It is a sad fact of office life that the high point of the working day, second only to the utterly glorious bit where you get to go home, is lunch. Somehow a morning of meetings and pointless paperwork can seem almost worth it for a few minutes alone with your Tupperware, quietly going through your ex’s tasteless wedding photos – until a box of fried chicken or a Lean Cuisine curry wafts past, spoiling your gastronomic moment with the all-pervading scent of complete and unabashed rudeness. Eating smelly food at your desk is tantamount to sticking two greasy fingers up at your co-workers – and then wiping them clean on their mouse mats.
Two-thirds of Britons now eat our lunches “al desko” (a phrase that makes this statistic all the more depressing, somehow) most days of the week and, according to a recent survey for the interior landscaping firm Ambius (which may, I suspect, have an interest in redesigning our working environment), half of office workers judge colleagues who choose particularly aromatic food as antisocial. It’s hard not to see this as having a negative effect on productivity – if you’re still boiling with rage at someone for that sardine curry, you’re hardly going to bust a gut to meet their sales targets for the afternoon, or go the extra mile to help them out on an urgent project.
Caroline Craig and Sophie Missing, authors of the definitive guide to the office feast, the Little Book of Lunch, agree smelly food is a problem: “In every office, there is always at least one employee who flouts the staffroom etiquette and microwaves something so pungent, it permeates the whole building’s vents for hours.” However, they acknowledge that sometimes smelly packed lunches are unavoidable – “so if you’ve got smoked haddock chowder to heat up, then for God’s sake do it quickly, then eat it outside on a park bench”.
Not all foods are created equally offensive, of course; hot food smells more strongly, and smelly food that you can hear being slurped or crunched supplies a double whammy of queasy irritation. So where does your lunch come in the hierarachy of shame?
Hot, smelly, noisy food
The worst. Even if you close your eyes and breathe through your mouth, you can still hear this lot being consumed through the simmering sound of your own rage.
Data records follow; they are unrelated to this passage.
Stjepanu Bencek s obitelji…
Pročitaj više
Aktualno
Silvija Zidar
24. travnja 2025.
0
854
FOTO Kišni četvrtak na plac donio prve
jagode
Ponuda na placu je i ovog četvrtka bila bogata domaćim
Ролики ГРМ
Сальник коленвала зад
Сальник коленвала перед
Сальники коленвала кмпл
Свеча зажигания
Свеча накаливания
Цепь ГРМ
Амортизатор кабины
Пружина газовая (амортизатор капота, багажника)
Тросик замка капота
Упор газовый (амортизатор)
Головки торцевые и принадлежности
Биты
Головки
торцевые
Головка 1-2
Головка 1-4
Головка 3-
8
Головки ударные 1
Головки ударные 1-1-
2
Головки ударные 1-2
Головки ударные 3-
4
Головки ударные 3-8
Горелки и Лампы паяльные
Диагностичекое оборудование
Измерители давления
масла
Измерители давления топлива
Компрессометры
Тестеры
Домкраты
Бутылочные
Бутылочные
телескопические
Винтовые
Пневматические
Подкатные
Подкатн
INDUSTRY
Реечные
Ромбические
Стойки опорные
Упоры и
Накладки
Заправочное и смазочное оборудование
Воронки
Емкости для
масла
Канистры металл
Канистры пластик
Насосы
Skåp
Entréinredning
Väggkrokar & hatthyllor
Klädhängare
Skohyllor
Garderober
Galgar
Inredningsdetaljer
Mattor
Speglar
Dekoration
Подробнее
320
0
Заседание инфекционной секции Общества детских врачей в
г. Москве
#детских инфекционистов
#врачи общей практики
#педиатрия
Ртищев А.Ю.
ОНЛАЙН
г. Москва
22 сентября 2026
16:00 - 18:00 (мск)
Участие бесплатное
Enjoy only if you’re planning to resign in the next half hour: onion soup (slurp), cheesy chilli nachos (crunch), instant noodles (ugh), garlic bread (basically a P45 in baguette form).
Hot, smelly food
Heat causes molecules in food to move around faster, which means more of them will reach your nose. Best consumed outside in a wide open space: curry of any variety, any brassicas (school dinner alert), fast food, fish, particularly oily fish such as kippers, which could land you in a tribunal.
Smelly, noisy food
Enjoy with the window wide open, and only if your deskmate is listening to loud metal over headphones: cheese and onion crisps, crusty tuna rolls, any hipster sandwiches containing kimchi.
Smelly food
Best saved for when the rest of your team has popped to the shops: tuna salad, ripe brie sandwiches, hard-boiled eggs, tinned fish.
Noisy food
Eat when your deskmate is busy on the phone: apples, carrot sticks, ready-salted crisps, nuts, crunchy salads.
Acceptable office food
Eat as much as you like, when you like: chocolate bars, yoghurt, cucumber sandwiches.